Ed è per questo che la decisione della Congregazione, con “profonda tristezza”, è che “gli Ospedali psichiatrici gestiti dall’Associazione Provincialat des Frères de la Charité asbl in Belgio non potranno pìù, d’ora innanzi, ritenersi enti cattolici”.
Una decisione che non può che essere accolta dal superiore dei Fratelli della Carità, Fratel René Stockman. In una dichiarazione, questi ricorda come i Fratelli della Carità si siano sempre opposti alla pratica dell’eutanasia nei loro ospedali. Opposizione resa chiara in una mozione del Capitolo Generale del luglio 2018, in cui si sottolineava che “la Congregazione dei Fratelli della Carità crede nella sacralità e nell’assoluto rispetto di ogni vita umana, dal concepimento alla morte naturale. Il Capitolo generale richiede che ogni fratello, membro associato e altri associati con la missione della Congregazione aderiscano alla dottrina della Chiesa cattolica su temi etici”.
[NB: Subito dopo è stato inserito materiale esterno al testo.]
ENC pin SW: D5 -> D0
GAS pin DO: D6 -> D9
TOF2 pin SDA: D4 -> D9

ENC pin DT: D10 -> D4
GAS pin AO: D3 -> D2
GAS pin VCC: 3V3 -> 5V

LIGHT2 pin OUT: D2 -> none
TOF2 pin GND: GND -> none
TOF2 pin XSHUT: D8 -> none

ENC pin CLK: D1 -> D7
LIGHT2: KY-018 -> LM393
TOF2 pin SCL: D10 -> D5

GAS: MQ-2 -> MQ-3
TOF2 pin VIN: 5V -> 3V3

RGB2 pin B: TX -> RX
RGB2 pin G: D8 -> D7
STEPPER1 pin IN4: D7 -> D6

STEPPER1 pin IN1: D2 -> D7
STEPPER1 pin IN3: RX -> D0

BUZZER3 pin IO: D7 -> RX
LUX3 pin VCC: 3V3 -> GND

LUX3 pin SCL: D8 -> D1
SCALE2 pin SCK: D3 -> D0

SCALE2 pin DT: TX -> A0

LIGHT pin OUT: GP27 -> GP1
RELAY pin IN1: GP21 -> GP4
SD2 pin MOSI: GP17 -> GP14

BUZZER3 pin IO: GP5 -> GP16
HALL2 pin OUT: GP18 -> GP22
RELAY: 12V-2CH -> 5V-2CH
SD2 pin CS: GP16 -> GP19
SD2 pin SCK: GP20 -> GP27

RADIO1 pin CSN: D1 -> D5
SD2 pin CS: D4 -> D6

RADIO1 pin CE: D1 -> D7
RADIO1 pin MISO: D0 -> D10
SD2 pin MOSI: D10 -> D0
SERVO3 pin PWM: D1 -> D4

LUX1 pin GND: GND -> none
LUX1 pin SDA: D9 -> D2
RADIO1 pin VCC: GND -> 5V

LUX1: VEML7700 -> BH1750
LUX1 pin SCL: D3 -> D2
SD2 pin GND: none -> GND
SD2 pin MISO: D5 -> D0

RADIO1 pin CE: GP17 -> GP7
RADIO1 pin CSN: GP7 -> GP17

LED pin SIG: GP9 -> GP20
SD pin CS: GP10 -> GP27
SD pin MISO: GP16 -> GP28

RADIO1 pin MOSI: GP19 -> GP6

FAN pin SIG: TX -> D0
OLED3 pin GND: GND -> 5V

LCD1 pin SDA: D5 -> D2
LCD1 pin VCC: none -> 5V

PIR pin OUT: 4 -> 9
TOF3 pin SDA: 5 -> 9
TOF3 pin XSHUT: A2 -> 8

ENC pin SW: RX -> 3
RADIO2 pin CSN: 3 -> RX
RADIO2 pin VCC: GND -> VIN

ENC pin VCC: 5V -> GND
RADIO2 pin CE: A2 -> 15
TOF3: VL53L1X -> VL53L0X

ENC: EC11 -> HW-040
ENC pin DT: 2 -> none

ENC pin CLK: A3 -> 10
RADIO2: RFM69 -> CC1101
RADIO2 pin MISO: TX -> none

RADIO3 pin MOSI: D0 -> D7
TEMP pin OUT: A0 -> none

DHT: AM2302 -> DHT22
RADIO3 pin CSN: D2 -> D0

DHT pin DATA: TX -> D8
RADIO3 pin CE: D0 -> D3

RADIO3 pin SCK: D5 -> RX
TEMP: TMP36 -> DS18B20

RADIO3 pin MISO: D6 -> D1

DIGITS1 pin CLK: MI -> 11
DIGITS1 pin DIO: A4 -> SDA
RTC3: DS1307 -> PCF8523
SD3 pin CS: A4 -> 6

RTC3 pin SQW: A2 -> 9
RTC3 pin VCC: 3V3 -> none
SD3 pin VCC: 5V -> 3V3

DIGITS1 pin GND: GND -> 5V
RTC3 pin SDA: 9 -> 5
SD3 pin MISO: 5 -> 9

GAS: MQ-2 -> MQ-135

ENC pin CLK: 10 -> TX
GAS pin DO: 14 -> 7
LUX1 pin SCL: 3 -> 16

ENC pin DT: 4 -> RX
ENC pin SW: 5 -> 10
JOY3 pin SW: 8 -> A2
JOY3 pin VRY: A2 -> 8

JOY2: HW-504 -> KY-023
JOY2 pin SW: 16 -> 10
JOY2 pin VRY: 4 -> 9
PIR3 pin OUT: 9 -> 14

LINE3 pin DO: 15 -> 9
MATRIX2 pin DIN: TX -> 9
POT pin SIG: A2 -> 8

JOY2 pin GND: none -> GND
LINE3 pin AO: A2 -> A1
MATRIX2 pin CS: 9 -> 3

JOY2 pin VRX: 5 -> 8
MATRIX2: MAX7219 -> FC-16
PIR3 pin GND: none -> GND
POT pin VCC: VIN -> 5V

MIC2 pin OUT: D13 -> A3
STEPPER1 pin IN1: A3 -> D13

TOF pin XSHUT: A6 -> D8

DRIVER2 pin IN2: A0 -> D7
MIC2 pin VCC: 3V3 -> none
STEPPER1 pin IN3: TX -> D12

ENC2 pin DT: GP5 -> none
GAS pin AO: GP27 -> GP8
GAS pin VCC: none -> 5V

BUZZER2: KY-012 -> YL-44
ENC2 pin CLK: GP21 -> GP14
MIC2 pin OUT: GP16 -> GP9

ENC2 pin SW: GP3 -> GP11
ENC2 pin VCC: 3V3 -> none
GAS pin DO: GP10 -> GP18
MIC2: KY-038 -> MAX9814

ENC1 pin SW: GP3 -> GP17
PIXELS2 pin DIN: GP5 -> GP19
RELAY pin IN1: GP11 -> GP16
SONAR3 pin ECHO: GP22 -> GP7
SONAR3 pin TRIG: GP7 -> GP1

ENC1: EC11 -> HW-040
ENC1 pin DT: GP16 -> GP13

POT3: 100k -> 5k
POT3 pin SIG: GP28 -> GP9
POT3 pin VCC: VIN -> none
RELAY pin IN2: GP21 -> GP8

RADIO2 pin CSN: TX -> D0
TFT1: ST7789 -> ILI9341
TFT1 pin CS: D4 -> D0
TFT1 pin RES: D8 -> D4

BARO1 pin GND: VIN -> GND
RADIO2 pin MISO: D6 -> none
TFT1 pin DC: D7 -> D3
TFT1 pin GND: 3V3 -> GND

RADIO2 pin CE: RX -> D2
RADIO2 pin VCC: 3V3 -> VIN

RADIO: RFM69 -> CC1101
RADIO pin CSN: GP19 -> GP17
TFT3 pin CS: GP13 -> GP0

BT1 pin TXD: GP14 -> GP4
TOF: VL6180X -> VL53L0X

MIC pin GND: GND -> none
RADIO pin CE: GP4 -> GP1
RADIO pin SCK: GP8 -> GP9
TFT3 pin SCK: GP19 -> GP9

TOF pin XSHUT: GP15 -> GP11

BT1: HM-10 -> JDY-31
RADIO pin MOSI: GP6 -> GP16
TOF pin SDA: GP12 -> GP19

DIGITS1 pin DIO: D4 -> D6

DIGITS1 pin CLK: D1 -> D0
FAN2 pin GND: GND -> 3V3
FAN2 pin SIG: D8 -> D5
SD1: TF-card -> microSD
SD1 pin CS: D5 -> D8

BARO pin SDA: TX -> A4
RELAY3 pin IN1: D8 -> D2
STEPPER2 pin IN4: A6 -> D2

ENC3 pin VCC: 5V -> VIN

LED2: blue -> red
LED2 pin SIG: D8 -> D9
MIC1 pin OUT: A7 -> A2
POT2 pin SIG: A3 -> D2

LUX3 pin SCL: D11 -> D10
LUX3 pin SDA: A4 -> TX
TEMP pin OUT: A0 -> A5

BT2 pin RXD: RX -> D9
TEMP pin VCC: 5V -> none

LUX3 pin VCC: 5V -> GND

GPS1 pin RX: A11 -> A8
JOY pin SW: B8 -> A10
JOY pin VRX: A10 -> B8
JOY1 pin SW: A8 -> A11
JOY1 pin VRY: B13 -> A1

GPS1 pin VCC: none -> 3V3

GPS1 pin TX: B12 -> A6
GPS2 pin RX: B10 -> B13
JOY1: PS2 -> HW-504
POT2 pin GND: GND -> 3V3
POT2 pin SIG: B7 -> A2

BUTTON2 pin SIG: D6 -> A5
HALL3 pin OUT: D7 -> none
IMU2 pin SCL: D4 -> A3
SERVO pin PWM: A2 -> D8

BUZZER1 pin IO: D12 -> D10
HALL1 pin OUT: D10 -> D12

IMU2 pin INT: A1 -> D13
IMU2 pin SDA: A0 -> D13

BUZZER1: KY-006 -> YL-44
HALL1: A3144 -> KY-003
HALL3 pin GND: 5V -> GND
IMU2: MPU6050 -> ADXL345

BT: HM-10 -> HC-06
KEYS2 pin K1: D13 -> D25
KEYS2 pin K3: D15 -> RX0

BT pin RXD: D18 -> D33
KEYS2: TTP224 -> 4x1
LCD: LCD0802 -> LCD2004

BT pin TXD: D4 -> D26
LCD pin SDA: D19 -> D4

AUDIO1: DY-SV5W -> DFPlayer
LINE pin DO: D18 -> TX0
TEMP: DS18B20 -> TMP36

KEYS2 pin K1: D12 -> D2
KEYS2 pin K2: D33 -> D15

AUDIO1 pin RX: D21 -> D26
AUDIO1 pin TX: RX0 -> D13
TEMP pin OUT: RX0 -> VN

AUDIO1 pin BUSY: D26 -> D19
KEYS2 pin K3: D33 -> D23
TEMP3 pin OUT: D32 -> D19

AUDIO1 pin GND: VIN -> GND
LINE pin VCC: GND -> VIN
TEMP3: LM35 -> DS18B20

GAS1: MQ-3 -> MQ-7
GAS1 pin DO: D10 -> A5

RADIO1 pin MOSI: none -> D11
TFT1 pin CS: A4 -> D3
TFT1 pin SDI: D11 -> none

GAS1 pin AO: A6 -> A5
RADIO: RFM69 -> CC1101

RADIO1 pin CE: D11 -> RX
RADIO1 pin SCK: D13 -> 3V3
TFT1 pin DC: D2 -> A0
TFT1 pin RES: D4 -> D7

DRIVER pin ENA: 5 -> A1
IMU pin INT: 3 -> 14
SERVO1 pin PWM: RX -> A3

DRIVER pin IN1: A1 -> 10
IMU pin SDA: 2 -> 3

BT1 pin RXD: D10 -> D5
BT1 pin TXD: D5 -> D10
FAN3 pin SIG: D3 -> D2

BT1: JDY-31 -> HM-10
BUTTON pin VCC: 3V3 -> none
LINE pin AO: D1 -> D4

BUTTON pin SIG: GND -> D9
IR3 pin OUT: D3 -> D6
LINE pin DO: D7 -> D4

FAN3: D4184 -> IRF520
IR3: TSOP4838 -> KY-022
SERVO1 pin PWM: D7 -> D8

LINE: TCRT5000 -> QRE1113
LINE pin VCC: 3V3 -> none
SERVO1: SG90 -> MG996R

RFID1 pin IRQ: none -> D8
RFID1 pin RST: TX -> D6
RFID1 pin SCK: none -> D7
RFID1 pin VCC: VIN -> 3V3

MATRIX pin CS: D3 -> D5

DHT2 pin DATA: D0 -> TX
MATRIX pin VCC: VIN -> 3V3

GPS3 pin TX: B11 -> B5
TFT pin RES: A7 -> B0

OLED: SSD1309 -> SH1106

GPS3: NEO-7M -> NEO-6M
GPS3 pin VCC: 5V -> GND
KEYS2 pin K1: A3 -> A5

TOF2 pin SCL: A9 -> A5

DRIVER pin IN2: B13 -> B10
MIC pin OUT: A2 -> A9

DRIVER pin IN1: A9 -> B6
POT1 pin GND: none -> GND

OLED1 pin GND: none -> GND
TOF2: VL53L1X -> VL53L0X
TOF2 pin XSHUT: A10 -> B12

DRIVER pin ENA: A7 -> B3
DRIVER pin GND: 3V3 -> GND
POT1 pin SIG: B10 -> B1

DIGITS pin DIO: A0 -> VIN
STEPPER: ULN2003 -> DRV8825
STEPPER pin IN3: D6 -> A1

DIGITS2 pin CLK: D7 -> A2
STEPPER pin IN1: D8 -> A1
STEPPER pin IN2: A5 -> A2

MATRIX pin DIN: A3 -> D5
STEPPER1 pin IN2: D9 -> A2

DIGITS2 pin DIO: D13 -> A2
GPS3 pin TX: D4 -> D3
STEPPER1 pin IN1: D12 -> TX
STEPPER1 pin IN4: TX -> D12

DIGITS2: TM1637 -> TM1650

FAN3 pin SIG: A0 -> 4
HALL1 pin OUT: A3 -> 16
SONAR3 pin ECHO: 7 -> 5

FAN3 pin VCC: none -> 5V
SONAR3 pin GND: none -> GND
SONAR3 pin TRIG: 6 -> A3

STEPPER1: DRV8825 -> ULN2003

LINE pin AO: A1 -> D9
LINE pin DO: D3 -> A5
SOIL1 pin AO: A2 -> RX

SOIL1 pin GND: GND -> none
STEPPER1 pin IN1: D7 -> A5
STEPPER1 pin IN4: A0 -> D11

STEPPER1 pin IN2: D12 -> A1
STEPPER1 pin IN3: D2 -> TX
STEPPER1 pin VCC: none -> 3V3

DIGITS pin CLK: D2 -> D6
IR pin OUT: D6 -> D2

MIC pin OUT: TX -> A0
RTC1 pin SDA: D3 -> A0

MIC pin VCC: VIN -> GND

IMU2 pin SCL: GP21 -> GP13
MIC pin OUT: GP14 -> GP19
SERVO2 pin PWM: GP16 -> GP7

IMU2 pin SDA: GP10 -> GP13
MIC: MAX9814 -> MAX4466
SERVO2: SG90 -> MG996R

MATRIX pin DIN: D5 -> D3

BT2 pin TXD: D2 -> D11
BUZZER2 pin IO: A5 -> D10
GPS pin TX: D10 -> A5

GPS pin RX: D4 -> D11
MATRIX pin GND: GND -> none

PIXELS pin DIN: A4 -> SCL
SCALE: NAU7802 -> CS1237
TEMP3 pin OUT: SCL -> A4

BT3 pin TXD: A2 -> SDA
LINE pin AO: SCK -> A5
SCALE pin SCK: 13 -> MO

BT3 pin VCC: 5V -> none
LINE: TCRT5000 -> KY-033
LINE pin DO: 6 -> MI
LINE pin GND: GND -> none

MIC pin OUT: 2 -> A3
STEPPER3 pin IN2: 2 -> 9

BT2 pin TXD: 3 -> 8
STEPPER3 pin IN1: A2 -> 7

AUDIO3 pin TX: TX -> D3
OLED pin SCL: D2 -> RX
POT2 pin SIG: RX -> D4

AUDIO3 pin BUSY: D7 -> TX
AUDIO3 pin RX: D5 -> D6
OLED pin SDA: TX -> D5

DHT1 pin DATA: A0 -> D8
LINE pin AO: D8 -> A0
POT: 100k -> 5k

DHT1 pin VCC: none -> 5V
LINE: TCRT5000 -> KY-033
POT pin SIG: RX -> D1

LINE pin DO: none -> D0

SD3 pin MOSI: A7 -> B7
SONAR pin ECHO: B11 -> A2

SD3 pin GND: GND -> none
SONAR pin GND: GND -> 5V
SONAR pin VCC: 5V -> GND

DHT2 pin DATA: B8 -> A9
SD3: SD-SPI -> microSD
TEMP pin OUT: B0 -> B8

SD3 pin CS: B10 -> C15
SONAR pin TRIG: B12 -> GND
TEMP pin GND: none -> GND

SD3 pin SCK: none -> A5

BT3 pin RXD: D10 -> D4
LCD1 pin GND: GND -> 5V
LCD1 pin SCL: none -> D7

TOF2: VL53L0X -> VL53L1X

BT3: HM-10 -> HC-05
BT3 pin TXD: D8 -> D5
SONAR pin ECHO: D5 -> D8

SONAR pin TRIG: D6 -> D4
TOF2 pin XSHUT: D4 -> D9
Fratel Stockman sottolinea che è “doloroso” che i centri psichiatrici dei Fratelli della Carità in Belgio abbiano perso la qualifica di cattolici, considerando anche che i Fratelli “sono stati tra i pionieri nel campo della cura della salute mentale in Belgio”.
Allo stesso tempo, Fratel Stockman riconosce che “la Congregazione non ha altra scelta che rimanere fedele al charisma della carità, che non si può riconciliare con la pratica dell’eutanasia su pazienti psichiatrici. Con cuore pesante, la Congregazione deve lasciare andare i suoi centri psichiatrici in Belgio”.
Per questo, la Congregazione dei Fratelli della Carità ringrazia “più di 200 anni di cura per i pazienti psichiatrici in Belgio” ringraziando quanti hanno fatto del loro meglio in questa cura”, e spera che “i pazienti possano continuare a trovare un ambiente sicuro e di guarigione” nei centri, anche se la situazione oggi sembra senza speranza.
Ancora, comunque, c’è molto da definire: gli ospedali usano proprietà che appartengono ai Fratelli della Carità, e si deve trovare un accordo: o la società che gestisce gli ospedali acquista gli edifici o devono fare un altro tipo di proposta, ancora non definite. I Fratelli della Carità, comunque, non daranno più alcun contributo agli ospedali, e l’organizzazione dovrà rorganizzare tutto.